毎月の例会で、会員の有志がこけしを展示して、そのこけしにまつわる話を聞かせてくれます。



−11月− 佐久間俊雄のこけし
(手塚 正二)
佐久間俊雄のこけし
佐久間俊雄は芳雄の長男として、昭和23年2月16日に生まれた。佐久間浅之助、由吉、芳衛、芳雄と続いた湊屋の後継者として、将来を嘱望された。

写真右は4寸、次は8寸坊主頭の由吉型。小寸のほうが目付きが優しく、昭和50年代初期のころかと推察します。8寸のほうは、それより3〜4年後かと思いますが、目付きが鋭くなって来ています。

研究熱心で自分の工夫を上手に表現し、色々製作している。
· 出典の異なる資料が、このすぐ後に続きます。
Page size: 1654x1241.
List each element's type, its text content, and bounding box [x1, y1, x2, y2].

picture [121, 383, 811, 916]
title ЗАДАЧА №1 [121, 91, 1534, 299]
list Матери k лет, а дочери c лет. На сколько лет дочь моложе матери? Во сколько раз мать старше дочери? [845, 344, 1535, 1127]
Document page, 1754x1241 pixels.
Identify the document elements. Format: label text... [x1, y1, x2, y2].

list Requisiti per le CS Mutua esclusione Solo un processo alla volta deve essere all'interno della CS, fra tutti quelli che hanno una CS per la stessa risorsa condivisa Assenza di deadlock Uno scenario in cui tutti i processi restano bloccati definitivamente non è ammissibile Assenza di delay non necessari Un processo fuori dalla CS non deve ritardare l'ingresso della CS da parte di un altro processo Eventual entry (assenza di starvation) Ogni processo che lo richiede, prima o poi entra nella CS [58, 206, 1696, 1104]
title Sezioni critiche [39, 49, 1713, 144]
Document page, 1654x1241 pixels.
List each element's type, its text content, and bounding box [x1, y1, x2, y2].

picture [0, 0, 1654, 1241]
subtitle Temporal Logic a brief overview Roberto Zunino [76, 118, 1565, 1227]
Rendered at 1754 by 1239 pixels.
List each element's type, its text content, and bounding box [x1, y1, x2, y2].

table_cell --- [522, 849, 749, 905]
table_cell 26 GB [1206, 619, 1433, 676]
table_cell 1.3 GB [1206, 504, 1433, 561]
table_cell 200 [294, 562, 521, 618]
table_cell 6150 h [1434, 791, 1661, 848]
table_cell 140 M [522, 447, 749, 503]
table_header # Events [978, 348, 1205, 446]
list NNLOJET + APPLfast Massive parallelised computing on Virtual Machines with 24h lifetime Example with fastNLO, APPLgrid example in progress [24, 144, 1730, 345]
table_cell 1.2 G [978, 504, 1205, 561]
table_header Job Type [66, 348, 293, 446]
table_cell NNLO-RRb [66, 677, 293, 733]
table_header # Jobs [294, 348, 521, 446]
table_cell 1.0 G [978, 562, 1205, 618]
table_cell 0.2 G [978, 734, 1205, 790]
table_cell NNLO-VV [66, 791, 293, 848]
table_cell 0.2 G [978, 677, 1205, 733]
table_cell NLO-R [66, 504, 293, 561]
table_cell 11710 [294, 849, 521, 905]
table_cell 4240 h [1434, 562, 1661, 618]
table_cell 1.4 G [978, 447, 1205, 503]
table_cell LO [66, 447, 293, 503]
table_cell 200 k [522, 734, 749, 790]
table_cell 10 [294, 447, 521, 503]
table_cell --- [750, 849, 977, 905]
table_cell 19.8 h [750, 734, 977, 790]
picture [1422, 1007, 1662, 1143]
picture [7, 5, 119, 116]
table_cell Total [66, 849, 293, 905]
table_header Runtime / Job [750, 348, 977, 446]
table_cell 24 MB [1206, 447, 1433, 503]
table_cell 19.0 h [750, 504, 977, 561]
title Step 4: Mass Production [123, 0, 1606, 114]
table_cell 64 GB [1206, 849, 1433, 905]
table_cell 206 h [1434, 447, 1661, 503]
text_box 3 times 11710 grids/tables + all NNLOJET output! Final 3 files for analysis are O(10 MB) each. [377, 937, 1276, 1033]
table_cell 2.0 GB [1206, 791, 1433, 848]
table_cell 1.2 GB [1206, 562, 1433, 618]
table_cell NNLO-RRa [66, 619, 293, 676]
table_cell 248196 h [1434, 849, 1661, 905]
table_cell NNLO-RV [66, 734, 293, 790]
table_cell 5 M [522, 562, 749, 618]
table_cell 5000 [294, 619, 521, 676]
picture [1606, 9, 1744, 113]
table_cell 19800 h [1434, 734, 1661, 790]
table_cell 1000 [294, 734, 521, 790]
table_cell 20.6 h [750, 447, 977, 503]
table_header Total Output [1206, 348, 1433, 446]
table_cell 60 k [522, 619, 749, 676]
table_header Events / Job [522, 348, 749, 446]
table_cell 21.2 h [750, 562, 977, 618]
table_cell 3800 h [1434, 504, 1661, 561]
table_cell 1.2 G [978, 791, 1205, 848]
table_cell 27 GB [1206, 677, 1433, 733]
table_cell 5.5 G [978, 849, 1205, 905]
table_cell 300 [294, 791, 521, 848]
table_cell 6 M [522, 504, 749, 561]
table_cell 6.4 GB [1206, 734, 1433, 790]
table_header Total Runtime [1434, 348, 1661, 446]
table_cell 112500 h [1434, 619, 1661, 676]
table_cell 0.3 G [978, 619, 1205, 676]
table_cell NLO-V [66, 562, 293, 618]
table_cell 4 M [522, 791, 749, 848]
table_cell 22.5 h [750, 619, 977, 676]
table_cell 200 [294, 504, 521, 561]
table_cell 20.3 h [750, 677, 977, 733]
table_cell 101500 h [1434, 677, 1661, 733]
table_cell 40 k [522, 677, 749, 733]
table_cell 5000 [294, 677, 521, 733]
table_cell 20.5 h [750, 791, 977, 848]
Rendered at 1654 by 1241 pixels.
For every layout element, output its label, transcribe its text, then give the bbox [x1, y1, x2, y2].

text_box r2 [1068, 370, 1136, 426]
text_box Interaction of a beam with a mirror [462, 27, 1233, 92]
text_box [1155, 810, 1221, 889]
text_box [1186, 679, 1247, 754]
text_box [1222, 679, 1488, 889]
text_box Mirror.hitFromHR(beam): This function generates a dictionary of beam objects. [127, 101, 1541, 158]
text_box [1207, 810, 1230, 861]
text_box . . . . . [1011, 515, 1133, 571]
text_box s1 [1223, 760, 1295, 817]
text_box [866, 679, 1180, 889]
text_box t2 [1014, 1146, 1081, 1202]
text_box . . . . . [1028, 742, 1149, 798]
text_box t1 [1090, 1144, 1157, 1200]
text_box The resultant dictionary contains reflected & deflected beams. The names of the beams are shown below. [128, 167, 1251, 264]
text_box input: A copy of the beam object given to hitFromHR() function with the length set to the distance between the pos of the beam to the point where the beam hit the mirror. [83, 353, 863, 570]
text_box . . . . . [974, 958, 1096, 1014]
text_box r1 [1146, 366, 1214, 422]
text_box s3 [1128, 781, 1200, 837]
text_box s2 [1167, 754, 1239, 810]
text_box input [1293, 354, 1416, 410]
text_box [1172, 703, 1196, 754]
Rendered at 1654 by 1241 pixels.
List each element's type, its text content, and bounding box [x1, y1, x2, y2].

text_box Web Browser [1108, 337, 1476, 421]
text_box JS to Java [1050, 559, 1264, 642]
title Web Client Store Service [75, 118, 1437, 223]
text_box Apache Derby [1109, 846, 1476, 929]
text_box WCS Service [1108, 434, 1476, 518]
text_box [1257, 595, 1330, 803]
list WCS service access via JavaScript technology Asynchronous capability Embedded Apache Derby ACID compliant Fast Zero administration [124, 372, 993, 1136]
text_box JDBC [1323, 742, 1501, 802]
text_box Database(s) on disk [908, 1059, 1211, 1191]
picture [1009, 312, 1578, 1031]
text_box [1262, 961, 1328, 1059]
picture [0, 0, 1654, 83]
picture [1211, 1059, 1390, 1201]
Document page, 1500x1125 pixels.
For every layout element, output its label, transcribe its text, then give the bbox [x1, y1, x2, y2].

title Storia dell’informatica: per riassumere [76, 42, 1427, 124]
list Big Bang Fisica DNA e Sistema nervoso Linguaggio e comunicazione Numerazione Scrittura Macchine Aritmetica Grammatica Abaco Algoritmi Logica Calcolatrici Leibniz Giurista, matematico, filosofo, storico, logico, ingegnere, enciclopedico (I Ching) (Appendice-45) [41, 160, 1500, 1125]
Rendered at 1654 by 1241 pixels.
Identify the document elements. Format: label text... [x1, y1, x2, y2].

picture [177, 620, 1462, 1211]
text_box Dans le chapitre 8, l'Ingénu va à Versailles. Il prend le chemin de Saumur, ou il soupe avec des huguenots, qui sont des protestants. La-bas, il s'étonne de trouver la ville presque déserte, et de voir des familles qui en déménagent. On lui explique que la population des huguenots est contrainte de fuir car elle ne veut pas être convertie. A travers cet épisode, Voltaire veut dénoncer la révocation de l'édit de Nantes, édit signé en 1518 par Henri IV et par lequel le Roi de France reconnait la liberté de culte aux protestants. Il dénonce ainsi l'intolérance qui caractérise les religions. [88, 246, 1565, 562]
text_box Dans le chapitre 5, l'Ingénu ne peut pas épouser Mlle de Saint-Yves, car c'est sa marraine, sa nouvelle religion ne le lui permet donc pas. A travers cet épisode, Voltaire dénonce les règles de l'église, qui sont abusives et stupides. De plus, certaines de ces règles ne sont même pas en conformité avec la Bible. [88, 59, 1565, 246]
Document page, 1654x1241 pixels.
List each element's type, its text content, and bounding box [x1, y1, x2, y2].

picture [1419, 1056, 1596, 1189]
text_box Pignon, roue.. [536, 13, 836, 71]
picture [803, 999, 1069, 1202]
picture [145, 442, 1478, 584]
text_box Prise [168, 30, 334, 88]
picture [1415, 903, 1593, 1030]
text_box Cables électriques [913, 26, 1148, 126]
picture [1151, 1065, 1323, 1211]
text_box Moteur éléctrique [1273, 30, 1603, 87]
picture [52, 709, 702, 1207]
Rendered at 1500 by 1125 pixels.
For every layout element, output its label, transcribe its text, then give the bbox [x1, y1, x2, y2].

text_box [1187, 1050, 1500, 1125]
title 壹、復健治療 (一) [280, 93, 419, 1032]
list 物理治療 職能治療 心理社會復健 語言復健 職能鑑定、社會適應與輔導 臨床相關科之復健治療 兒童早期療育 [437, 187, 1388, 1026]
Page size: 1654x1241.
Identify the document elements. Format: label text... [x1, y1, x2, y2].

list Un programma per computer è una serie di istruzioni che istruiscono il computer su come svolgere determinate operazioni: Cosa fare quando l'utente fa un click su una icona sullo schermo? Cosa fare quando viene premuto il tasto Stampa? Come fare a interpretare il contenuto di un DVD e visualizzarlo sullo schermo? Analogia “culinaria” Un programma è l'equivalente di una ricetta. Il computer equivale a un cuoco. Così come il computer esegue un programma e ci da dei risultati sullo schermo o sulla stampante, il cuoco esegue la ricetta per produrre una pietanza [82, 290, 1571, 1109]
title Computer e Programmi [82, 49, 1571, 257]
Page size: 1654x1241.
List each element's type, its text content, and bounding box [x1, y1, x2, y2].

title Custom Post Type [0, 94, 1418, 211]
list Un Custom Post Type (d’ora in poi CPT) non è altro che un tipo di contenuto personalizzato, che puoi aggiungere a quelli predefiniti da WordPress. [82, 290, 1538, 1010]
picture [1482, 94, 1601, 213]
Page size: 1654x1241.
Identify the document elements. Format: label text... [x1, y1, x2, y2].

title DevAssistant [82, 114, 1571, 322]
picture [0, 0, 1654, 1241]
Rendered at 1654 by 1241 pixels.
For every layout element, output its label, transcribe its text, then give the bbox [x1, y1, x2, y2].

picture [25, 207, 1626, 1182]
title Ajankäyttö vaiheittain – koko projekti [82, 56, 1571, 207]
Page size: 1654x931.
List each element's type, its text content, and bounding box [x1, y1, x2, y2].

地蔵型は子持ちですが、轆轤技術も優秀で繋ぎ目が、一見しただけでは気づかせず、きちっとはめ込める点は立派である。中の子供は1寸5分です。帽子こけし、まげ付きこけし等各種を作り出したが、健康にあまり恵まれず生産量はそう多くは無い。

入手したこけしは大体何処で、いつ頃手に入れたかを覚えているが、このこけしに関しては地蔵型は多分例会頒布で手にした感じで、他の3本はまったく分からないのが不思議である。

文献類も少なく 「こけし手帖357号」 に小川幹事の 「俊雄のこけし」 の記事と、緑書店発行の 「伝統こけしハンドブック」 に記載されている程度です。

将来嘱望された俊雄さんは、この12〜3年入退院を繰り返していましたが平成14年3月24日ご逝去されました。ご冥福を祈ります。

ご遺族の意向で明らかにしたくないと言うことで、発表が遅くなりました。

俊雄さんの後を継ぐ人が居ないため、湊屋本流が消えるのは寂しいかぎりです。